Return each line below holding the string "list".

:: Provided material

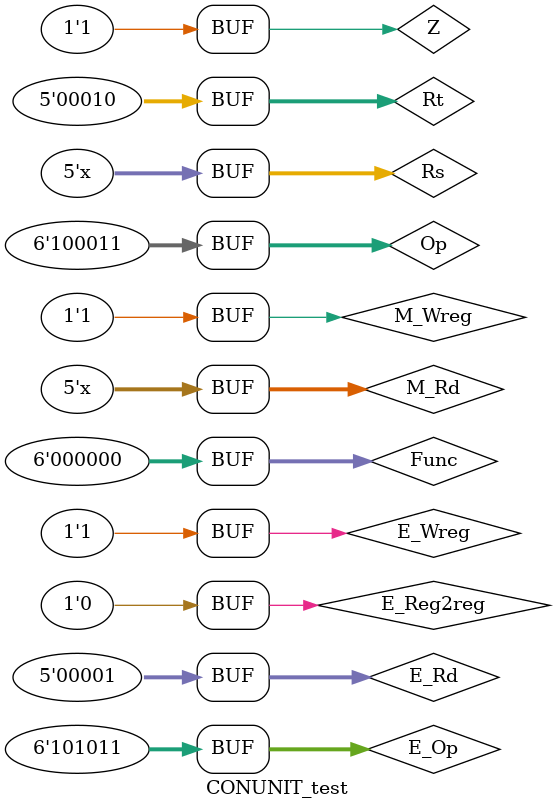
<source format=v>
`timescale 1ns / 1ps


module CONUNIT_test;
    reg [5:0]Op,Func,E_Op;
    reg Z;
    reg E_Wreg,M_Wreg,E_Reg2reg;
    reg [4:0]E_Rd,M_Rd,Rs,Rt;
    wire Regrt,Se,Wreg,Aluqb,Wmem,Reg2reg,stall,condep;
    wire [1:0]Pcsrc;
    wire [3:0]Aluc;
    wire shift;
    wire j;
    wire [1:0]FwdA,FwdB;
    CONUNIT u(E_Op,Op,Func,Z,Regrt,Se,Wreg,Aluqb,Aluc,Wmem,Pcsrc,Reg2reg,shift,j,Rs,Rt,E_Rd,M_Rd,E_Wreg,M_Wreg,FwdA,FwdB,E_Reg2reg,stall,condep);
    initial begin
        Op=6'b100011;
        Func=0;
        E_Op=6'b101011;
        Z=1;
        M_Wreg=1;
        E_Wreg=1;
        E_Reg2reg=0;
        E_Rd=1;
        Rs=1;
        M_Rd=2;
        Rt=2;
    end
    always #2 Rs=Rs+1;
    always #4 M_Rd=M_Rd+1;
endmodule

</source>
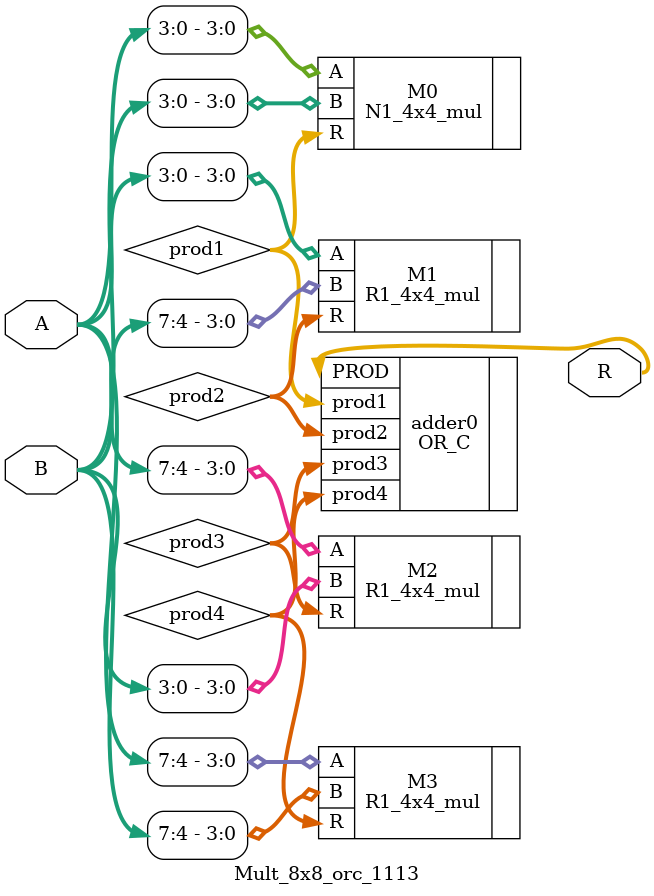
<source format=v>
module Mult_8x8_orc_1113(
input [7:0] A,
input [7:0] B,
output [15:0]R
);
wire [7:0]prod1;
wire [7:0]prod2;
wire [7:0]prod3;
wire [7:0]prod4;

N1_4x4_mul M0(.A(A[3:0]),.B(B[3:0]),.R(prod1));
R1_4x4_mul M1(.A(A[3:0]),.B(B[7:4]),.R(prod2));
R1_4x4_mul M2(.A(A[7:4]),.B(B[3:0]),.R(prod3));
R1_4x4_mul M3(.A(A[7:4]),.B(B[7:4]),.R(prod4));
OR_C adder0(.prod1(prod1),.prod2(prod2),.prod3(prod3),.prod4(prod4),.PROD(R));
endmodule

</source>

::::
:: Provided material

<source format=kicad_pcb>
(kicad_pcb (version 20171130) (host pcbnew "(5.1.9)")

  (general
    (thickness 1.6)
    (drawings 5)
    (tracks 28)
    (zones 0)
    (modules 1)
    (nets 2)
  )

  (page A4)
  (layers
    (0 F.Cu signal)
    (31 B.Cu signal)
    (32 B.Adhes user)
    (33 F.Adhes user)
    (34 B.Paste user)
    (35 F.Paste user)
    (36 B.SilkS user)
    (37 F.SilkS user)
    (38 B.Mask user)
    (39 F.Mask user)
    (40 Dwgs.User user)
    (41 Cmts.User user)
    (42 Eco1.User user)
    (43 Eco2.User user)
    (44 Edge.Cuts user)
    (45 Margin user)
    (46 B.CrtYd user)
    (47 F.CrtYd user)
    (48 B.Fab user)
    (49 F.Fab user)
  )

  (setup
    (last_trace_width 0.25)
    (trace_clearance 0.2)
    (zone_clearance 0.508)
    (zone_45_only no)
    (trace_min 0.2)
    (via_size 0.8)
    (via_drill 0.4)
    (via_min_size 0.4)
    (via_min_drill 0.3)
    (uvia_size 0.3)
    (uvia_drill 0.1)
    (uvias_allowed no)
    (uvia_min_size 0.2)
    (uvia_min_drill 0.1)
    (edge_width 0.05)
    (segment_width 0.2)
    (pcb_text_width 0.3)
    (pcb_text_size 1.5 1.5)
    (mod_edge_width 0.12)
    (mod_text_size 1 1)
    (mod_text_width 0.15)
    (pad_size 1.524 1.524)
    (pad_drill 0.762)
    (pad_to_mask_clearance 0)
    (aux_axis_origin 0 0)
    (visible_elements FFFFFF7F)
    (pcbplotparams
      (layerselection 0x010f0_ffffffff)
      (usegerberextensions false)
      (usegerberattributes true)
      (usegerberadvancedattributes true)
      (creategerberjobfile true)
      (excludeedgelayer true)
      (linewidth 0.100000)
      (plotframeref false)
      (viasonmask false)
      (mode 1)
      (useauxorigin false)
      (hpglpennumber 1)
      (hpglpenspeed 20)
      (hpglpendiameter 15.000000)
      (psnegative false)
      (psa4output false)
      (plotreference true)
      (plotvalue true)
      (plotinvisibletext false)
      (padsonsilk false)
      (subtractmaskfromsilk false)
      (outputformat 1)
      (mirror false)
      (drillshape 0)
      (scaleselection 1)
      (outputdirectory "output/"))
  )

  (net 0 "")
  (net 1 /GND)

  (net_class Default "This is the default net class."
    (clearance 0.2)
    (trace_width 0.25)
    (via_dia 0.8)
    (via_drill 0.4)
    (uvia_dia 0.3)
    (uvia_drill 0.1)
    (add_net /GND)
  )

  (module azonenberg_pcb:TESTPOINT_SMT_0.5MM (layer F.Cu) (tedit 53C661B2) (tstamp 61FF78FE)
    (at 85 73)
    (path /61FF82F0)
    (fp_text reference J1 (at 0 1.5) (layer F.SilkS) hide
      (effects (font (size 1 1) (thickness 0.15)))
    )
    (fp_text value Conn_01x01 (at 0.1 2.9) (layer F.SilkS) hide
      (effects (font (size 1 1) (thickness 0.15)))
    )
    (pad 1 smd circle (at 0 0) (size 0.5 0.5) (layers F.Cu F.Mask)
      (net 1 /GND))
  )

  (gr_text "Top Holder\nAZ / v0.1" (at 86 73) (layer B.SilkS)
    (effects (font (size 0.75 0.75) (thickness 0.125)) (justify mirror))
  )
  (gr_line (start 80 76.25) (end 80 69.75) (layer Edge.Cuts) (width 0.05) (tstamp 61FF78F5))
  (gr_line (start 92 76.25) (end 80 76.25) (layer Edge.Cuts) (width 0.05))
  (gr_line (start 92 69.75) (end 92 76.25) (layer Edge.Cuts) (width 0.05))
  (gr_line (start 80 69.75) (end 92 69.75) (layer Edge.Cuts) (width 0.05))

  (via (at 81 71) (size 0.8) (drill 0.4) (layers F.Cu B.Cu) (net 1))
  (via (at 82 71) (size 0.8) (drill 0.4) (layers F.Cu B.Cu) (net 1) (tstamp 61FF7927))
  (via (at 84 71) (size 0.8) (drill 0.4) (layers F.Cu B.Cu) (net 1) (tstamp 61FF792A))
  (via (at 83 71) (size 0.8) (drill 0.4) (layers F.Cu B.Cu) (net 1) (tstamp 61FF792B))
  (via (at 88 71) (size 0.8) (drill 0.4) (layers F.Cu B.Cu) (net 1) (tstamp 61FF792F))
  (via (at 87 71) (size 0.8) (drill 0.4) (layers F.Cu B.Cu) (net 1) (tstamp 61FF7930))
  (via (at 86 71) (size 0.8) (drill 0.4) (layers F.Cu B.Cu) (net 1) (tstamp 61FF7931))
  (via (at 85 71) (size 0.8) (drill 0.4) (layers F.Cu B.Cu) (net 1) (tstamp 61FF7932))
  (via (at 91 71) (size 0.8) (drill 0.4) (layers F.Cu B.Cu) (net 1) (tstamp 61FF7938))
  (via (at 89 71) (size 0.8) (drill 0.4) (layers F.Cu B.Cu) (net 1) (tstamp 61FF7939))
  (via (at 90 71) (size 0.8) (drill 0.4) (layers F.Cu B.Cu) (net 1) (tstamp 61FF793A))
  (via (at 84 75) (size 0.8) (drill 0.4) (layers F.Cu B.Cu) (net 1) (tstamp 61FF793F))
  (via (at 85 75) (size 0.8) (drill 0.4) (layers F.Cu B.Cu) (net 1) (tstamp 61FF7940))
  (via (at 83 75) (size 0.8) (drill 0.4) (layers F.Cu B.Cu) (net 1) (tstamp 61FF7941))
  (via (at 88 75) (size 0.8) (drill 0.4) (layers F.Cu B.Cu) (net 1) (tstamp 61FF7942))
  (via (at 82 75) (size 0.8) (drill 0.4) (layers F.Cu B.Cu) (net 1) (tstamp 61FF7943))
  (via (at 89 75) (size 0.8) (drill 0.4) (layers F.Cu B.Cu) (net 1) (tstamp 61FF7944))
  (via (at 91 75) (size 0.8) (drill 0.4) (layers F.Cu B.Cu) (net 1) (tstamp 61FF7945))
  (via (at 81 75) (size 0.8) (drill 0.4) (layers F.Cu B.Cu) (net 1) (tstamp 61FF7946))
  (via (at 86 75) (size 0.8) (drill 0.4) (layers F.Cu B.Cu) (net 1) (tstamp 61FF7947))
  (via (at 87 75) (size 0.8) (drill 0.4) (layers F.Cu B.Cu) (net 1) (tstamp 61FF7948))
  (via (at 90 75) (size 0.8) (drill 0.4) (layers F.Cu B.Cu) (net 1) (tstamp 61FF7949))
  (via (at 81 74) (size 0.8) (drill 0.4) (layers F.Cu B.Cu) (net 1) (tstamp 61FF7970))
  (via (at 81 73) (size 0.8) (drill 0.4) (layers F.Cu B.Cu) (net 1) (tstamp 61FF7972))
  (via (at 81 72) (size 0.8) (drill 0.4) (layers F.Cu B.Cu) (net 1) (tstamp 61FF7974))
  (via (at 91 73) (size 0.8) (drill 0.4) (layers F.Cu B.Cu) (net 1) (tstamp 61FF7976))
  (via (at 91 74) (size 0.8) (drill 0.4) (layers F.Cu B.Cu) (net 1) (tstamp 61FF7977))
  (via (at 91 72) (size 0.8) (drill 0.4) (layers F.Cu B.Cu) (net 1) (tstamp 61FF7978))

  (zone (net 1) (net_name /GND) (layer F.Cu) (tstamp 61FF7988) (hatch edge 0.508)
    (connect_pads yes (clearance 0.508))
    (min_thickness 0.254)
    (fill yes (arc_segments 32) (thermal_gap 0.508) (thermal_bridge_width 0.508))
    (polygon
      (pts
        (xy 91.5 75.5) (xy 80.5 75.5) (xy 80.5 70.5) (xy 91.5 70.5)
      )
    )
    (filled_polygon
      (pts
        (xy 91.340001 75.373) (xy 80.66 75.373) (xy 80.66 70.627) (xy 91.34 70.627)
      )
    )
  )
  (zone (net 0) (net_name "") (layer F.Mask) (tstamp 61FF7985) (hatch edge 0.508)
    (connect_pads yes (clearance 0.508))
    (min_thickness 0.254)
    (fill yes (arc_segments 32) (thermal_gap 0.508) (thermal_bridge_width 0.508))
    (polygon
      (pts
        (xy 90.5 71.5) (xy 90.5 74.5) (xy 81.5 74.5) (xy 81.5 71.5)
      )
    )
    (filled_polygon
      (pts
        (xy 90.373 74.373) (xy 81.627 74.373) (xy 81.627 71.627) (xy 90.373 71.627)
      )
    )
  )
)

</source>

::::
:: Provided material

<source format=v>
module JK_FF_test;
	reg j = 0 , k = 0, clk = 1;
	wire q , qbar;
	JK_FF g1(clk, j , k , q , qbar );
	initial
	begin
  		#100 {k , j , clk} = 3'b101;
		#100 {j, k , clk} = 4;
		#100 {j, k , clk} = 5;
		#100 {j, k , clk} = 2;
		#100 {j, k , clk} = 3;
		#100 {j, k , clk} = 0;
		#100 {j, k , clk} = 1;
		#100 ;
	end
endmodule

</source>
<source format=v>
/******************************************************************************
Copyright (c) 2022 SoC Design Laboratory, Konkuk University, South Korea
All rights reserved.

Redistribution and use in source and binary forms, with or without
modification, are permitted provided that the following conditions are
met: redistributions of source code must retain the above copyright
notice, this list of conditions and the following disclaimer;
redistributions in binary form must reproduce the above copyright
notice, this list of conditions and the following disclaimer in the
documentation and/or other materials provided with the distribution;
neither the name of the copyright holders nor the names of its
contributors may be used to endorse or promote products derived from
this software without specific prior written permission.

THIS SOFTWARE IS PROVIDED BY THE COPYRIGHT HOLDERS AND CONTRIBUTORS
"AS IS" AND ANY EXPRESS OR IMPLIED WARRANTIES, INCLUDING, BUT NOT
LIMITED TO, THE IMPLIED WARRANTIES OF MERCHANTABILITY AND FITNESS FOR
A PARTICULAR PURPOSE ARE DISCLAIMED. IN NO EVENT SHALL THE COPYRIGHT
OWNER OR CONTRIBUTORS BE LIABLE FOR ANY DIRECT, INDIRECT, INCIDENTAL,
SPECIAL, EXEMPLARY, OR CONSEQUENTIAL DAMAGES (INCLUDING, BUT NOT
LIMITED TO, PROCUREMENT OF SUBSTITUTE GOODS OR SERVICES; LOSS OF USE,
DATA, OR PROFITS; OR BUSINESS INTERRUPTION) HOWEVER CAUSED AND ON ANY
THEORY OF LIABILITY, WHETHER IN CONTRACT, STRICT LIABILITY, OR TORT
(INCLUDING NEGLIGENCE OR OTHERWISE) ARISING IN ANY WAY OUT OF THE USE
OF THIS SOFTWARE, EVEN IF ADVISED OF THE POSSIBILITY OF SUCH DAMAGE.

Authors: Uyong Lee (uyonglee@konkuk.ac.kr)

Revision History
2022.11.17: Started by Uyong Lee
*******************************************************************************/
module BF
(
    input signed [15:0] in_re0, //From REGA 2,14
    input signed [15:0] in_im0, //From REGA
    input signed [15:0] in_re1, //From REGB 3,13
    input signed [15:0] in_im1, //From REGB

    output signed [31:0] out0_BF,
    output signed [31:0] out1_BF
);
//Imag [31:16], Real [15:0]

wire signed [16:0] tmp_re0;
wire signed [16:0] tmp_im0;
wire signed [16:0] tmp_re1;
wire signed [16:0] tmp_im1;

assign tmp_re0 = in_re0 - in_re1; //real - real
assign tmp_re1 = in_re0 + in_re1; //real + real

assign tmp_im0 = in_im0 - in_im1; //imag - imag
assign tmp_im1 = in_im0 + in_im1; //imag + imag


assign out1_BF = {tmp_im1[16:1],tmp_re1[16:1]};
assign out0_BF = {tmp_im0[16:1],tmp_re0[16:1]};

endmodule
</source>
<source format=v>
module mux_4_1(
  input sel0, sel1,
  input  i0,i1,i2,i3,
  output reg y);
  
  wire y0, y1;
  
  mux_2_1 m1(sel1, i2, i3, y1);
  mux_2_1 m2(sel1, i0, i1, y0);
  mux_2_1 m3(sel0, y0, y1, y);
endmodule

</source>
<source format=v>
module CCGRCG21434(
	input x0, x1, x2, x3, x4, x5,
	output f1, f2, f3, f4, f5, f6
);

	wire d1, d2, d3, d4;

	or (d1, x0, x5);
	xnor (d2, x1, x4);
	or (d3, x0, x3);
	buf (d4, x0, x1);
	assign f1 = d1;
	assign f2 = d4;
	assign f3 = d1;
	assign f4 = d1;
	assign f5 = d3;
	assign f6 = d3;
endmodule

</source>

::::

## [Exercise response]
notice, this list of conditions and the following disclaimer;
notice, this list of conditions and the following disclaimer in the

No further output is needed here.